7 Provinsi Ini Minim Belanja, Tim Bersama Diterjunkan
loading...
A
A
A
JAKARTA - Kementerian Dalam Negeri (Kemendagri) bersama Kementerian Keuangan (Kemenkeu) menerjunkan tim dari Direktorat Jenderal (Ditjen) Bina Keuangan Daerah Kemendagri dan Ditjen Perimbangan Keuangan Kementerian Keuangan (Kemenkeu) untuk mendorong realisasi belanja di 7 provinsi yang masih rendah.
Adapun daerah-daerah tersebut yakni Provinsi Kalimantan Utara, Aceh, Sumatera Selatan, Kalimantan Barat, Sulawesi Barat, Papua, dan Papua Barat. Pelaksana harian (Plh) Direktur Jenderal (Dirjen) Bina Keuangan Daerah Kemendagri, Agus Fatoni mengatakan, bahwa pihaknya juga melakukan asistensi kepada pemerintah daerah yang masih rendah penyerapannya secara periodik dua minggu sekali.
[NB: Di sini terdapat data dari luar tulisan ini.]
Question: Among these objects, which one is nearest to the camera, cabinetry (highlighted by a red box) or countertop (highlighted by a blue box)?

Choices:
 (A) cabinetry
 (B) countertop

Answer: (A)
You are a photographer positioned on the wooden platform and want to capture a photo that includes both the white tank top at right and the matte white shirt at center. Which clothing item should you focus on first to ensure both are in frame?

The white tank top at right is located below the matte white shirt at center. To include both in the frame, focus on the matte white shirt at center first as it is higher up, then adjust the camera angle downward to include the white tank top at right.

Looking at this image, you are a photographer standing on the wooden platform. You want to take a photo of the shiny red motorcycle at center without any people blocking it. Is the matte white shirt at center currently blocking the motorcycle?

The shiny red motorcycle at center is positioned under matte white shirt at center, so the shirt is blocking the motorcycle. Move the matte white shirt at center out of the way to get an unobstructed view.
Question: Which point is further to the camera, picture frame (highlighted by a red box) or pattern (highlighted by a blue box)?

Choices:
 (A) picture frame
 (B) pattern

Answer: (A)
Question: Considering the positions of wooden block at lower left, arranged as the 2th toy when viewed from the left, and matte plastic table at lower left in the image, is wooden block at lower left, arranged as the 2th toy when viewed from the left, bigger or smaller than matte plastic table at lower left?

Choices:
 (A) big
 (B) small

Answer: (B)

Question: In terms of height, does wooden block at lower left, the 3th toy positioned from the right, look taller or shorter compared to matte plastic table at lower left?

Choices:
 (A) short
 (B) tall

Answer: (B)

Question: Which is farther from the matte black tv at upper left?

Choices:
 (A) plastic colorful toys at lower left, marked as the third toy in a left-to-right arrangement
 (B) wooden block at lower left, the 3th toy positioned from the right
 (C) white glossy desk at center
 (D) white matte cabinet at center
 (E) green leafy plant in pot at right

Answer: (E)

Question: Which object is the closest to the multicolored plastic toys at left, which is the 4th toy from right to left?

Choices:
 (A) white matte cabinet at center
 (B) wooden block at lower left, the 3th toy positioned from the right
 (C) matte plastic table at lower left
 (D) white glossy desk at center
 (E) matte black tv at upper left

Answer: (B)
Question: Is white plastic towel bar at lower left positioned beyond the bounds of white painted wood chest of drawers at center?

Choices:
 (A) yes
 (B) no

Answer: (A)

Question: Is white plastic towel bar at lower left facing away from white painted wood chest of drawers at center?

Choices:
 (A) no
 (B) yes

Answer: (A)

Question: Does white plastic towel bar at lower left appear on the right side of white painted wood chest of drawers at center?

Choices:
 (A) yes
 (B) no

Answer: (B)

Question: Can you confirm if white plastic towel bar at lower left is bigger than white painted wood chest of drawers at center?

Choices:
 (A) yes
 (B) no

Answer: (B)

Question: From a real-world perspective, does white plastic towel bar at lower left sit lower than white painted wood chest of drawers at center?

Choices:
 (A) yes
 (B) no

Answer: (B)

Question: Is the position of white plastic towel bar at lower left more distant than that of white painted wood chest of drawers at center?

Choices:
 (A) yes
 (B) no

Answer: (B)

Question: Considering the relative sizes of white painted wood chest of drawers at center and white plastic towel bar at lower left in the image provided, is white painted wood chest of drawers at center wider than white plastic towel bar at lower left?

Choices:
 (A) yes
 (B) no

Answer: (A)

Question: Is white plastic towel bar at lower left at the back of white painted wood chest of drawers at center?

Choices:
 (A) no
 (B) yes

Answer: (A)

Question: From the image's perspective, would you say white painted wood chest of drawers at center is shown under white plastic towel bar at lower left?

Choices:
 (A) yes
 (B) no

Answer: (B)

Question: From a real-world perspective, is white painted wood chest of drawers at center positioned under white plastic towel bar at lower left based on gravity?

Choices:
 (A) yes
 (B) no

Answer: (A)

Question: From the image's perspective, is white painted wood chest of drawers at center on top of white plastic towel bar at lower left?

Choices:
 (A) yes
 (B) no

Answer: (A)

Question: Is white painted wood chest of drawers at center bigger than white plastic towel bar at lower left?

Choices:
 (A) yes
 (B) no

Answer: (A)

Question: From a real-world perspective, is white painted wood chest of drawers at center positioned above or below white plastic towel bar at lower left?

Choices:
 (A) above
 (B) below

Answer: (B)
Selain itu, Kemendagri melibatkan Komisi Pemberantasan Korupsi (KPK), Badan Pengawasan Keuangan dan Pembangunan (BPKP), dan Kemenkeu untuk melakukan koordinasi dengan pemerintah daerah terkait proses percepatan pelaksanaan realisasi APBD .
“Kemendagri juga melakukan kerja sama dalam pembinaan dan pengawasan pelaksanaan pengadaan dini atas pengadaan barang/jasa lingkup pemerintah daerah pada 2022 dan tahun mendatang,” katanya dikutip dari pers rilis Puspen Kemendagri, Selasa (14/12/2021).
Fatoni mengungkapkan, sejumlah faktor ditengarai menjadi pemicu rendahnya realisasi belanja APBD 2021. Diantaranya adalah kondisi pandemi Covid-19 dan penerapan PPKM yang mengakibatkan kurangnya realisasi anggaran belanja di beberapa Organisasi Perangkat Daerah (OPD).
Di samping itu, faktor lainnya disebabkan belum dapat dilaksanakannya kegiatan kontraktual, lantaran kegiatan fisik yang dianggarkan OPD masih menunggu selesainya kegiatan perencanaan atau Detail Engineering Design (DED).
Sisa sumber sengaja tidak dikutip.